Wunderschön!
Als ich vor mehreren Jahren zum ersten Mal den Mehrteiler "Verkaufte Heimat" von Karin Brandauer gesehen habe, wurde mir zum ersten Mal bewusst, wie wenig wir von Südtirols schwieriger Geschichte wissen. ...
Als ich vor mehreren Jahren zum ersten Mal den Mehrteiler "Verkaufte Heimat" von Karin Brandauer gesehen habe, wurde mir zum ersten Mal bewusst, wie wenig wir von Südtirols schwieriger Geschichte wissen. In Literatur und Film ist die Region, in der wir so gerne unseren Urlaub verbringen, meines Wissens nicht besonders präsent. Umso mehr habe ich mich gefreut, als ich Bergland von Jarka Kubsowa entdeckt habe, einen Roman, der das Leben dreier Generationen auf einem hoch in den Alpen gelegenen Bergbauernhof in den Mittelpunkt stellt.
Die Geschichte wird nicht chronologisch erzählt, sondern Kubsowa verwebt geschickt das Leben der drei Protagonisten Rosa, Sepp und Franziska. Das ist nie verwirrend, denn Kubsowa erzählt jede der drei Geschichten in einer ganz eigenen Sprache. Besonders beeindruckt hat mich die Darstellung des Lebens von Rosa, die den Bauernhof in den 20er- und 30er-Jahren des letzten Jahrhunderts bewirtschaftet. Eigentlich war es nie geplant, dass sie den Hof einmal übernimmt, doch sie ist zäh und geht nicht wie ihre Schwestern in die Stadt, um dort ein leichteres Leben zu haben. Und als ihre Brüder nicht mehr aus dem Krieg zurückkommen, hat sie die Arbeit am Bauernhof schon längst übernommen.
Das Verhältnis zu ihrem Sohn Sepp bleibt zeit ihres Lebens immer schwer. In einer Welt, in der man jeden Tag hart darum kämpfen muss, durchzukommen, bleibt nicht viel Zeit für Liebe. Gegen den Willen von Rosa versucht Sepp in den 70er-Jahren, wie damals nicht unüblich, auf intensive Milchwirtschaft umzustellen. Doch auch wenn er es vor seiner Mutter nicht zugeben will, fällt ihm der kalte Umgang mit den Tieren leicht, die nur noch so behandelt werden, wie es wirtschaftlich rentabel ist.
Im dritten Erzählstrang versucht Sepps Schwiegertochter den Bergbauernhof mit der Vermietung von Ferienwohnungen über Wasser zu halten. Das ist an sich schon nicht leicht mit drei Kindern und der täglich anfallenden Arbeit auf dem Bauernhof. Und mit einem Schwiegervater, der ihre Bemühungen torpediert, den Gästen eine heile „Urlaub auf dem Bauernhof“-Atmosphäre zu bieten, wird es auch nicht einfacher.

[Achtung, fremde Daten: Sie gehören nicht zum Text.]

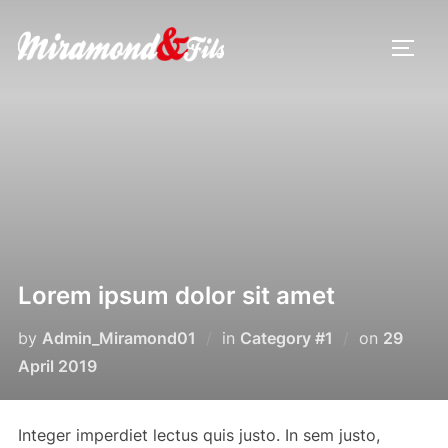
Skip
to
TOGG
content
Lorem ipsum dolor sit amet
Posted
by
Admin_Miramond01
in
Category #1
on
29
on
April 2019
Integer imperdiet lectus quis justo. In sem justo,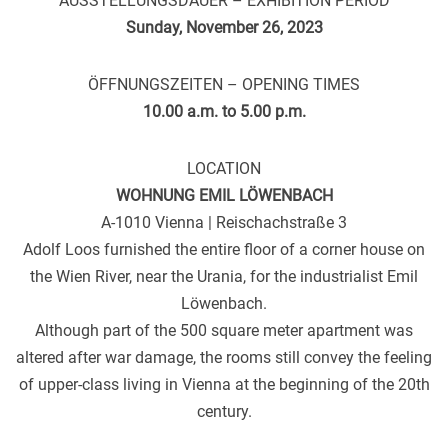
AUSSTELLUNGSDAUER – EXHIBITION PERIOD
Sunday, November 26, 2023
ÖFFNUNGSZEITEN – OPENING TIMES
10.00 a.m. to 5.00 p.m.
LOCATION
WOHNUNG EMIL LÖWENBACH
A-1010 Vienna | Reischachstraße 3
Adolf Loos furnished the entire floor of a corner house on
the Wien River, near the Urania, for the industrialist Emil
Löwenbach.
Although part of the 500 square meter apartment was
altered after war damage, the rooms still convey the feeling
of upper-class living in Vienna at the beginning of the 20th
century.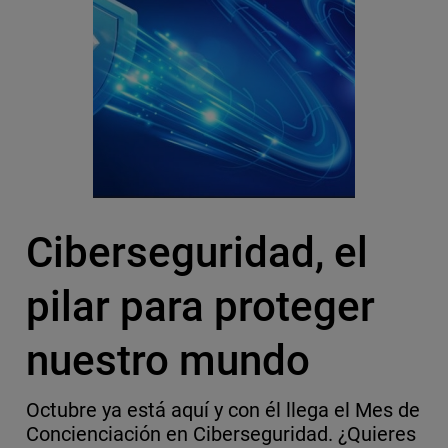
Ciberseguridad, el
pilar para proteger
nuestro mundo
Octubre ya está aquí y con él llega el Mes de
Concienciación en Ciberseguridad. ¿Quieres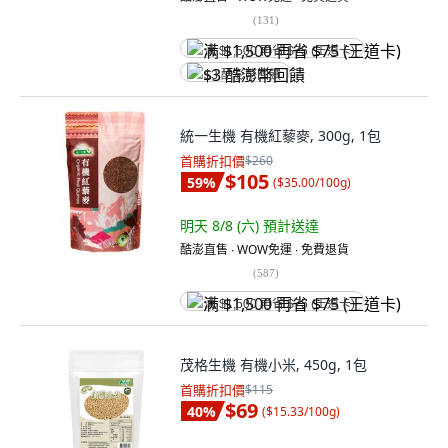
(
131
)
满 $1,500 再省 $75 (王道卡)
$3 酷澎幣回饋
統一生機 有機紅藜麥, 300g, 1包
首購折扣價
$260
$105
59
%
(
$35.00/100g
)
明天 8/8 (六)
預計送達
酷澎直售 ∙ WOW免運 ∙ 免費退貨
(
587
)
满 $1,500 再省 $75 (王道卡)
茂格生機 有機小米, 450g, 1包
首購折扣價
$115
$69
40
%
(
$15.33/100g
)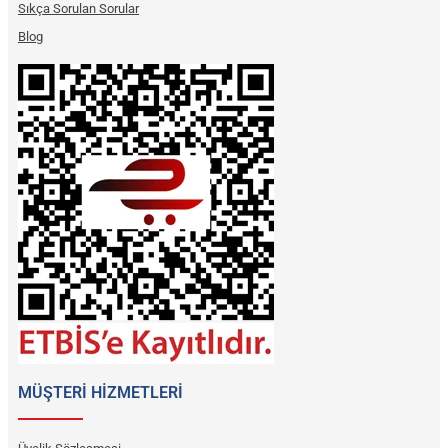
Sıkça Sorulan Sorular
Blog
MÜŞTERİ HİZMETLERİ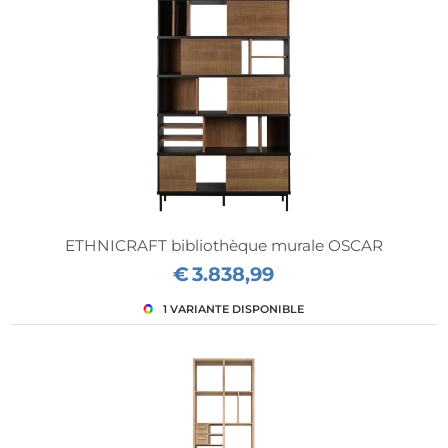
ETHNICRAFT bibliothèque murale OSCAR
€
3.838,99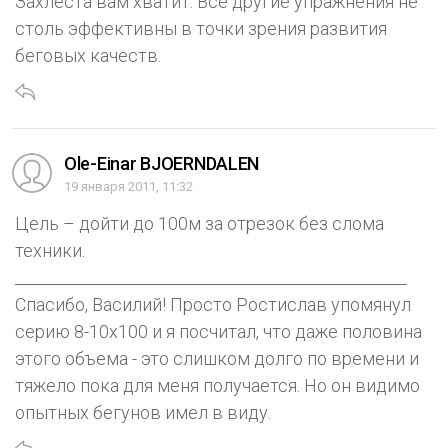
Захлеста вам хватит. Все другие упражнения не
столь эффективны в точки зрения развития
беговых качеств.
Ole-Einar BJOERNDALEN
19 января 2011, 11:32
Цель – дойти до 100м за отрезок без слома
техники.
_________________________________________________
Спасибо, Василий! Просто Ростислав упомянул
серию 8-10х100 и я посчитал, что даже половина
этого объема - это слишком долго по времени и
тяжело пока для меня получается. Но он видимо
опытных бегунов имел в виду.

Eine wunderschöne, oft traurige und zum Ende hin doch versöhnliche Geschichte. Stellenweise sehr poetisch geschrieben, dann auch wieder ironisch. Das Buch hat mich sehr berührt und mir Einblicke in eine Welt gegeben, auf die ich bisher nur den Blick von außen hatte. Für mich eine ganz klare Leseempfehlung!